- [Fragmento del documento]:
▬▬▬▬▬▬
En la misma nota, Franco le puso cinco puntos al primer año de gestión de su hijo. En la primera conferencia de prensa del año, el tema fue ineludible. “El cinco de mi papá, teniendo en cuenta lo severo que es especialmente conmigo, es como un 10 tuyo –le respondió a la periodista Mariel Di Lenarda–, así que estate tranquila que anduvimos muy bien”.

Franco también habló de su archienemiga, Elisa “Lilita” Carrió. “¡Es fantástica! Es un faro para el país. No le importan los honores, ni ganar plata. ¿Dónde encontrás alguien así? Si estuviera en la ONU, sería Mandela. Después, tiene su estilo, que suma. Si la tuviera en mi equipo y no se subordinara, acordaría entre ambos cuál es el resultado final que se busca. Al margen de lo que piense mi hijo, Lilita se ha equivocado poco y nada”, exageró Franco. Los amigos del Presidente desconfían de estas declaraciones. “Es un mentiroso. Carrió lo hostiga hace años. Franco es así, le ponés un micrófono y te puede decir cualquier cosa”, confiesa un amigo del Presidente a NOTICIAS.
▬▬▬▬▬▬
- [Datos registrados]:
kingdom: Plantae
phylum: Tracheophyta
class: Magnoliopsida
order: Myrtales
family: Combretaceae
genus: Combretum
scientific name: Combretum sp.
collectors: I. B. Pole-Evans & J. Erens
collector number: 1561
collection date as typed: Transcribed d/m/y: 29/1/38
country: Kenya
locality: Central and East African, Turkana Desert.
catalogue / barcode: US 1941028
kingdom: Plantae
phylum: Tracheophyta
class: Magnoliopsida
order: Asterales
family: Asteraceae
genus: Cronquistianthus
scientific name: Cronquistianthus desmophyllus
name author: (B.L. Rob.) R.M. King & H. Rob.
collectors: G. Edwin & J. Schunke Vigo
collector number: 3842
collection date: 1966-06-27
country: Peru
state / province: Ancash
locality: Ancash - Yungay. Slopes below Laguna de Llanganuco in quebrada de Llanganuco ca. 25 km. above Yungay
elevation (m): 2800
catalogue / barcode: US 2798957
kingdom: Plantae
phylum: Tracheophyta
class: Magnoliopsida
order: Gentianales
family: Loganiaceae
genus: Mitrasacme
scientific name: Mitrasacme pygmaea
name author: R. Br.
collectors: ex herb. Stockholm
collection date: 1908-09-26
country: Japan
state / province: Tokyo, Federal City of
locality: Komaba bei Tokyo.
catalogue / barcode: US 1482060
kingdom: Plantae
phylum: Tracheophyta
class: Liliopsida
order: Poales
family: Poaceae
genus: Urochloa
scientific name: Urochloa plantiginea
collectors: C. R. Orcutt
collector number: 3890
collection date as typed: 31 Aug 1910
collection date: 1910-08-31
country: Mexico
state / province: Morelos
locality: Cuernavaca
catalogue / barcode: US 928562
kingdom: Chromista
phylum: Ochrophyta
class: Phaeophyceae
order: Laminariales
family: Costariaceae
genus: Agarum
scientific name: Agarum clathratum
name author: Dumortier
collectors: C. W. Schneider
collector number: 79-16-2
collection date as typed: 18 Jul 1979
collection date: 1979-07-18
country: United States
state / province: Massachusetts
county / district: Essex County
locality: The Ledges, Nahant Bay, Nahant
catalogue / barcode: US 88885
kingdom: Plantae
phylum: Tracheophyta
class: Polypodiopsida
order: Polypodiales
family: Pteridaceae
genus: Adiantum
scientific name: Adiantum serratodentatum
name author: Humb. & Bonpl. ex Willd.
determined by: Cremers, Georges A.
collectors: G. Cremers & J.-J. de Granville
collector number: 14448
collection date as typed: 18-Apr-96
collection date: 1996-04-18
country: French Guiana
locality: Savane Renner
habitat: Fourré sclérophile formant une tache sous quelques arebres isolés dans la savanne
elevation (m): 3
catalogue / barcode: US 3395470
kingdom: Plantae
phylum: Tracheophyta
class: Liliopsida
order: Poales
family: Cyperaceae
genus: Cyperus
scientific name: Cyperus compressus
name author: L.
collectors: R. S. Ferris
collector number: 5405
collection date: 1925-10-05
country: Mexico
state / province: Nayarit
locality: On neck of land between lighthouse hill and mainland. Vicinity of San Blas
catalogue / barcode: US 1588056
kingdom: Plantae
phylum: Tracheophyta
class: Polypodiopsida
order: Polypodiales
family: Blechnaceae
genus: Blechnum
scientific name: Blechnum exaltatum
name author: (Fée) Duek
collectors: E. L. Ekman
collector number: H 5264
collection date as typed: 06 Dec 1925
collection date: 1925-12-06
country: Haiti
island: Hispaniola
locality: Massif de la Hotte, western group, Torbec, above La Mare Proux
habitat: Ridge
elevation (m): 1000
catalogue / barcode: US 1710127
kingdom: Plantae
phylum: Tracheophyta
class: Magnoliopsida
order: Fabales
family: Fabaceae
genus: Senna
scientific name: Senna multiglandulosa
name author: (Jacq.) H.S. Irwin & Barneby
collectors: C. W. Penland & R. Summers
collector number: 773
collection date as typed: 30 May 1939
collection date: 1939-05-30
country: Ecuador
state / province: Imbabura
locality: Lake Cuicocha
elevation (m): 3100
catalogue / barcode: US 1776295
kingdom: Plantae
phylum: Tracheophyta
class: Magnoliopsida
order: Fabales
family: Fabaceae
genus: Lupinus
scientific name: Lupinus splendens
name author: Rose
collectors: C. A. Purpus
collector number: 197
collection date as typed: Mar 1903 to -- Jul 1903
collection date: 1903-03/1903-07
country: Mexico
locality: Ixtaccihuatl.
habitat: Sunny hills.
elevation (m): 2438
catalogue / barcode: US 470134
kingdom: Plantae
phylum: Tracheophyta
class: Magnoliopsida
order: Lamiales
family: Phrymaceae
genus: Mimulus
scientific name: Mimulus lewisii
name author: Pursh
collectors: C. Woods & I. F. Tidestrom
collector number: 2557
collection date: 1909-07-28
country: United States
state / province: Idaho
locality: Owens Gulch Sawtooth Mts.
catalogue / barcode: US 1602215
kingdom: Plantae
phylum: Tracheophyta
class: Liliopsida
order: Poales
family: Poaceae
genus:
▬▬▬▬▬▬
- [Tus tareas]:
a - Según el fragmento sobre Franco y Carrió, ¿qué nota le puso Franco al primer año de gestión de su hijo?
b - Prosigue el fragmento sobre Franco y Carrió a partir de su última oración.
Los datos constituyen un material aparte, sin relación con el fragmento.

- [Respuestas]:
a - Cinco puntos.

b -
Italianidad

Los Macri nunca tuvieron tradiciones de una familia típica italiana con reuniones grandes en las que se sientan a comer desde el abuelo hasta el último bisnieto. Más bien fue una familia con muchos cortocircuitos. Ante la sociedad parecería que Franco y Mauricio estuvieran todo el tiempo tirándose dardos venenosos, pero lo cierto es que Mauricio, a pesar de su trabajo como Presidente, es el que más ve a su padre. Hasta siguen jugando al bridge una vez por semana en la casa de Franco, en Barrio Parque. Mariano y Gianfranco casi ni lo visitan. “En la vida, cuando priorizás el trabajo, la familia o la política, descuidás el resto. No se puede ser bueno en todo. Y Franco eligió el trabajo, por eso sus hijos nunca fueron como él quiso”, reflexiona otro amigo del Presidente con despacho en la Casa de Gobierno.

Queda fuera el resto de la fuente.